Work item -> Can you copy every line of these entries word for word, leaving out the pictures?

Chart understanding tasks ->
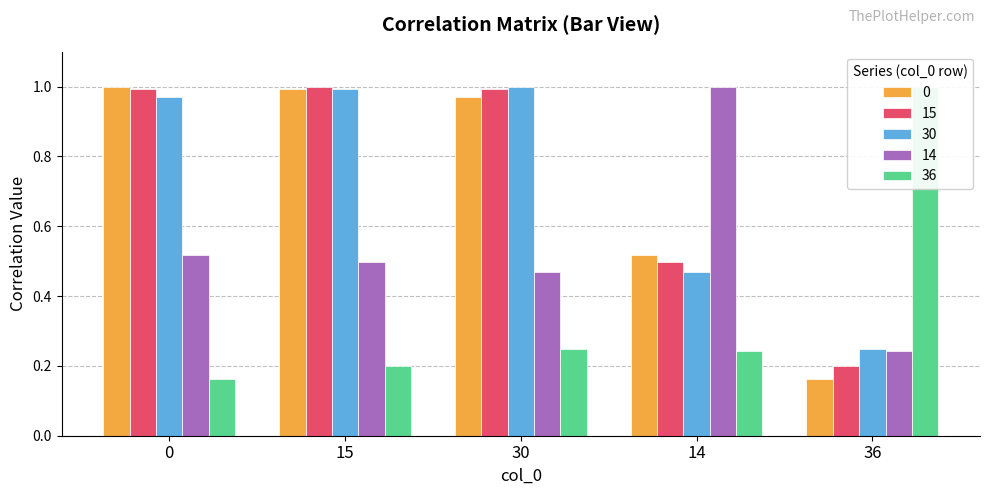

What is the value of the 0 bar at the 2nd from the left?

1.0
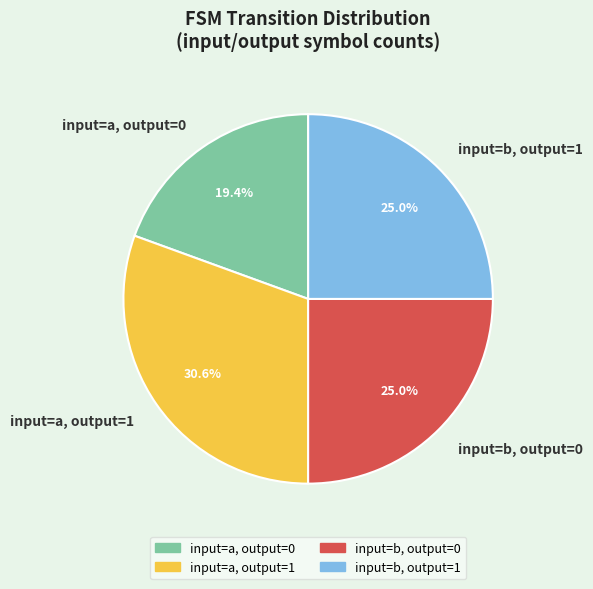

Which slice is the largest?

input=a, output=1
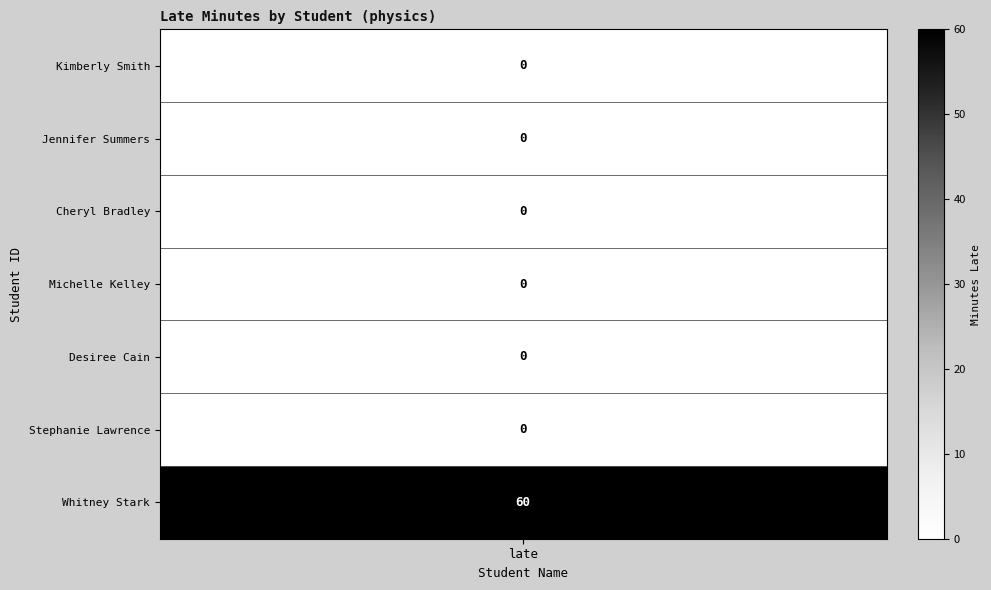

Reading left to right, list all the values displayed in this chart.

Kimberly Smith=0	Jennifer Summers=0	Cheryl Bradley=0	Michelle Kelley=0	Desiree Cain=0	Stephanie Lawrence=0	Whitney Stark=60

The completed task ->
What is the value of the 0 bar at the 2nd from the left?

1.0

Which slice is the largest?

input=a, output=1

Reading left to right, list all the values displayed in this chart.

Kimberly Smith=0	Jennifer Summers=0	Cheryl Bradley=0	Michelle Kelley=0	Desiree Cain=0	Stephanie Lawrence=0	Whitney Stark=60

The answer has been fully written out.